2014-JO25 has not been this close to Earth for nearly 400 years, and won't be back again until after 2600. The asteroid was discovered in May 2014 by scientists at the Catalina Sky Survey by Tuscon, Arizona.
"Although there is no possibility for the asteroid to
collide with our planet, this will be a very close approach for an
asteroid this size," said researchers at NASA.
This is expected to be the last close encounter with a large asteroid for the next ten years. The next rendezvous will be in 2027, when the 800 metre 199-AN10 asteroid will come as close as 380, 000 kilometres to the earth. Although smaller asteroids fly by our planet almost every day, the last time such a large celestial body came this close was in 2004, when the five kilometre Toutatis flew by at four lunar distances. A lunar distance is the average distance from the centre of Earth to the centre of the Moon, so around 384,402 kilometres.
According to NASA, "Astronomers plan to observe it with telescopes around the world to learn as much about it as possible." As the asteroid is twice as reflective as the Moon, it should be visible to amateur stargazers with a small optical telescope for one or two nights.

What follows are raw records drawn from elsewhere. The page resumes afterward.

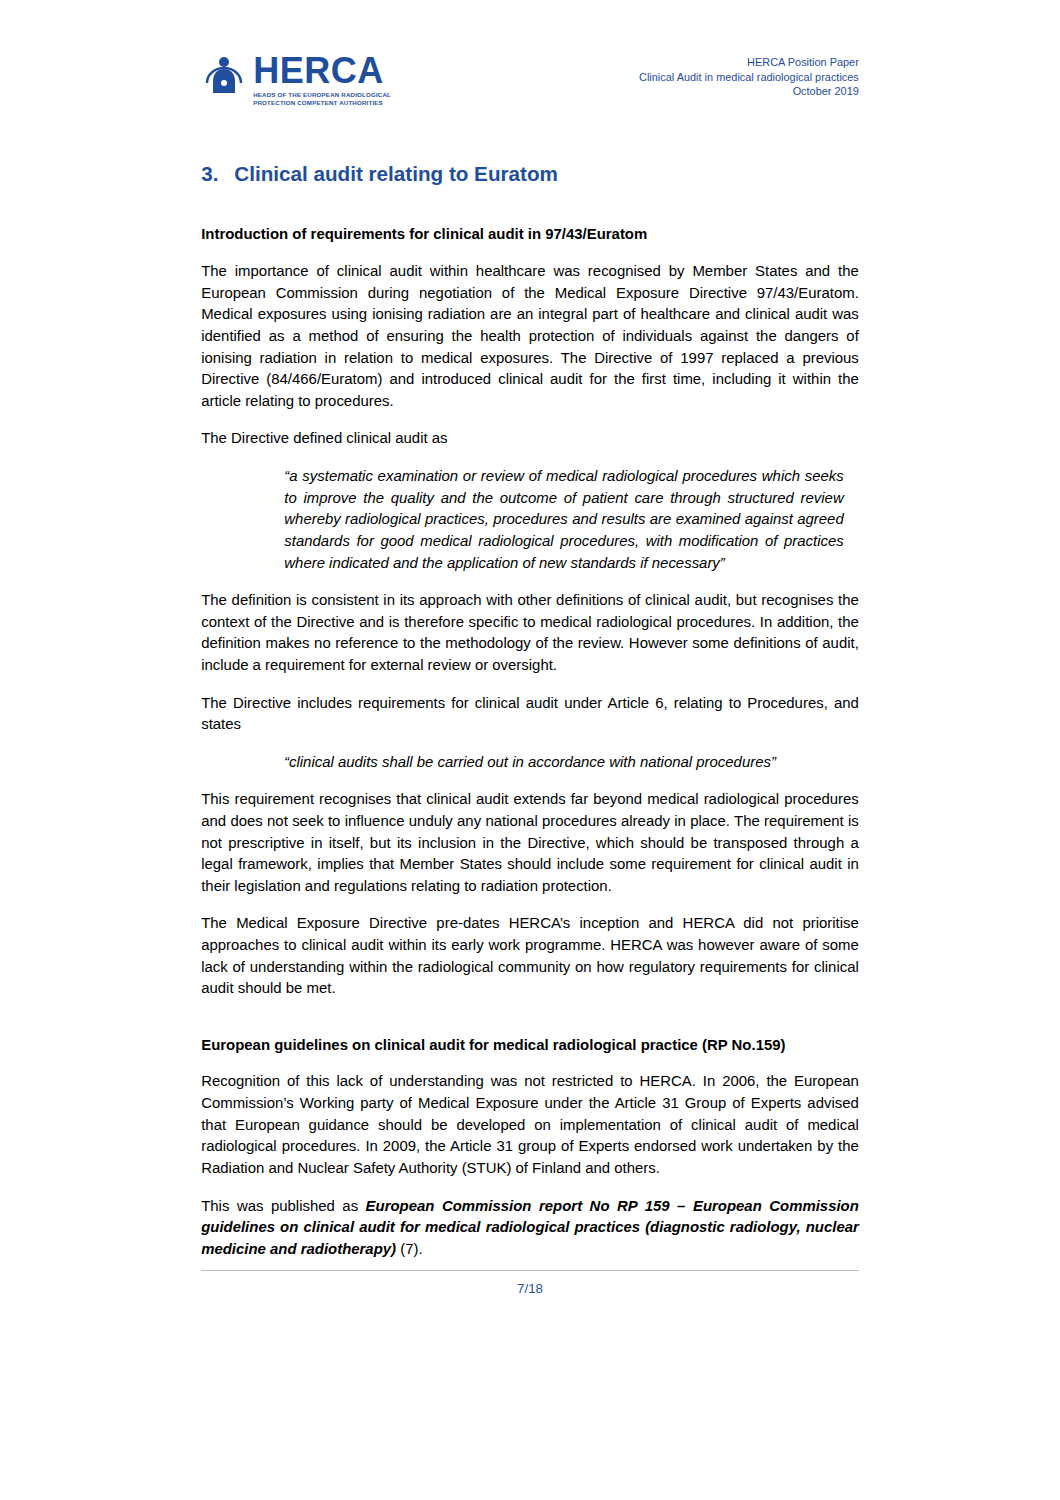HERCA
HEADS OF THE EUROPEAN RADIOLOGICAL
PROTECTION COMPETENT AUTHORITIES
HERCA Position Paper
Clinical Audit in medical radiological practices
October 2019
3. Clinical audit relating to Euratom
Introduction of requirements for clinical audit in 97/43/Euratom
The importance of clinical audit within healthcare was recognised by Member States and the European Commission during negotiation of the Medical Exposure Directive 97/43/Euratom. Medical exposures using ionising radiation are an integral part of healthcare and clinical audit was identified as a method of ensuring the health protection of individuals against the dangers of ionising radiation in relation to medical exposures. The Directive of 1997 replaced a previous Directive (84/466/Euratom) and introduced clinical audit for the first time, including it within the article relating to procedures.
The Directive defined clinical audit as
“a systematic examination or review of medical radiological procedures which seeks to improve the quality and the outcome of patient care through structured review whereby radiological practices, procedures and results are examined against agreed standards for good medical radiological procedures, with modification of practices where indicated and the application of new standards if necessary”
The definition is consistent in its approach with other definitions of clinical audit, but recognises the context of the Directive and is therefore specific to medical radiological procedures. In addition, the definition makes no reference to the methodology of the review. However some definitions of audit, include a requirement for external review or oversight.
The Directive includes requirements for clinical audit under Article 6, relating to Procedures, and states
“clinical audits shall be carried out in accordance with national procedures”
This requirement recognises that clinical audit extends far beyond medical radiological procedures and does not seek to influence unduly any national procedures already in place. The requirement is not prescriptive in itself, but its inclusion in the Directive, which should be transposed through a legal framework, implies that Member States should include some requirement for clinical audit in their legislation and regulations relating to radiation protection.
The Medical Exposure Directive pre-dates HERCA’s inception and HERCA did not prioritise approaches to clinical audit within its early work programme. HERCA was however aware of some lack of understanding within the radiological community on how regulatory requirements for clinical audit should be met.
European guidelines on clinical audit for medical radiological practice (RP No.159)
Recognition of this lack of understanding was not restricted to HERCA. In 2006, the European Commission’s Working party of Medical Exposure under the Article 31 Group of Experts advised that European guidance should be developed on implementation of clinical audit of medical radiological procedures. In 2009, the Article 31 group of Experts endorsed work undertaken by the Radiation and Nuclear Safety Authority (STUK) of Finland and others.
This was published as European Commission report No RP 159 – European Commission guidelines on clinical audit for medical radiological practices (diagnostic radiology, nuclear medicine and radiotherapy) (7).
7/18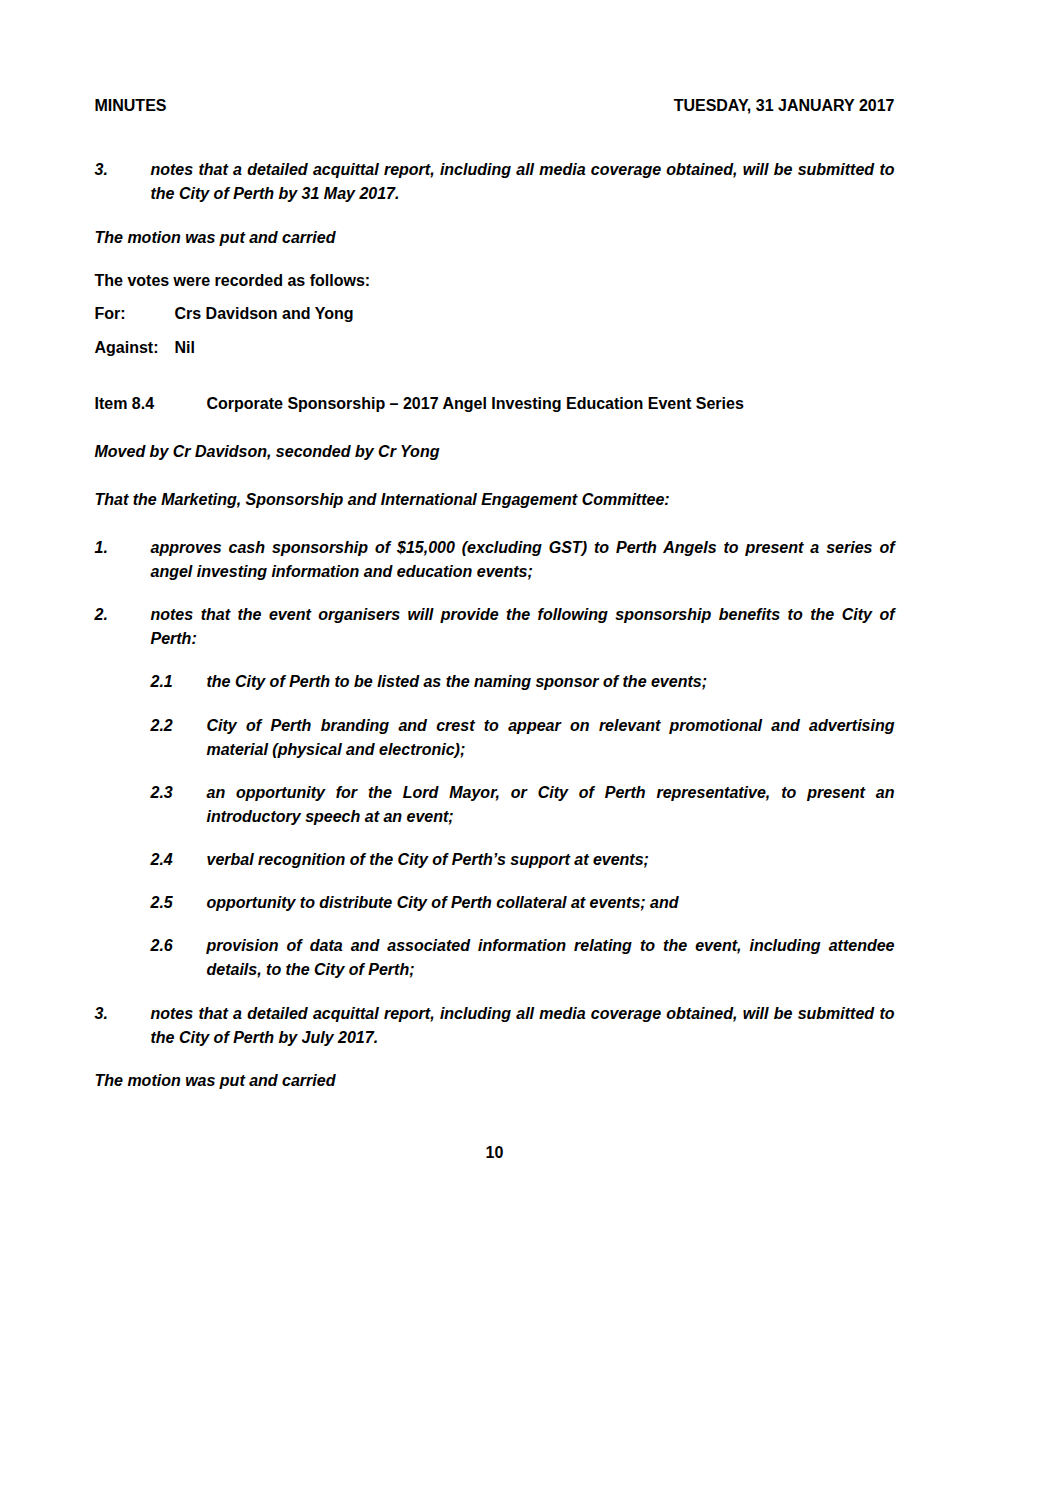MINUTES TUESDAY, 31 JANUARY 2017
3. notes that a detailed acquittal report, including all media coverage obtained, will be submitted to the City of Perth by 31 May 2017.
The motion was put and carried
The votes were recorded as follows:
For: Crs Davidson and Yong
Against: Nil
Item 8.4 Corporate Sponsorship – 2017 Angel Investing Education Event Series
Moved by Cr Davidson, seconded by Cr Yong
That the Marketing, Sponsorship and International Engagement Committee:
1. approves cash sponsorship of $15,000 (excluding GST) to Perth Angels to present a series of angel investing information and education events;
2. notes that the event organisers will provide the following sponsorship benefits to the City of Perth:
2.1 the City of Perth to be listed as the naming sponsor of the events;
2.2 City of Perth branding and crest to appear on relevant promotional and advertising material (physical and electronic);
2.3 an opportunity for the Lord Mayor, or City of Perth representative, to present an introductory speech at an event;
2.4 verbal recognition of the City of Perth’s support at events;
2.5 opportunity to distribute City of Perth collateral at events; and
2.6 provision of data and associated information relating to the event, including attendee details, to the City of Perth;
3. notes that a detailed acquittal report, including all media coverage obtained, will be submitted to the City of Perth by July 2017.
The motion was put and carried
10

2014-JO25 won't be the only visitor in our part of the Solar System on 19 April, as the PanSTARRS non-periodic comet will also by flying by that day at a distance of 175 million kilometres. Also known as the C/2011 L4, the comet is expected to be visible at dawn with binoculars. It was discovered in 2011 using the Pan-STARRS telescope in Hawaii and has a nucleus of about one kilometre.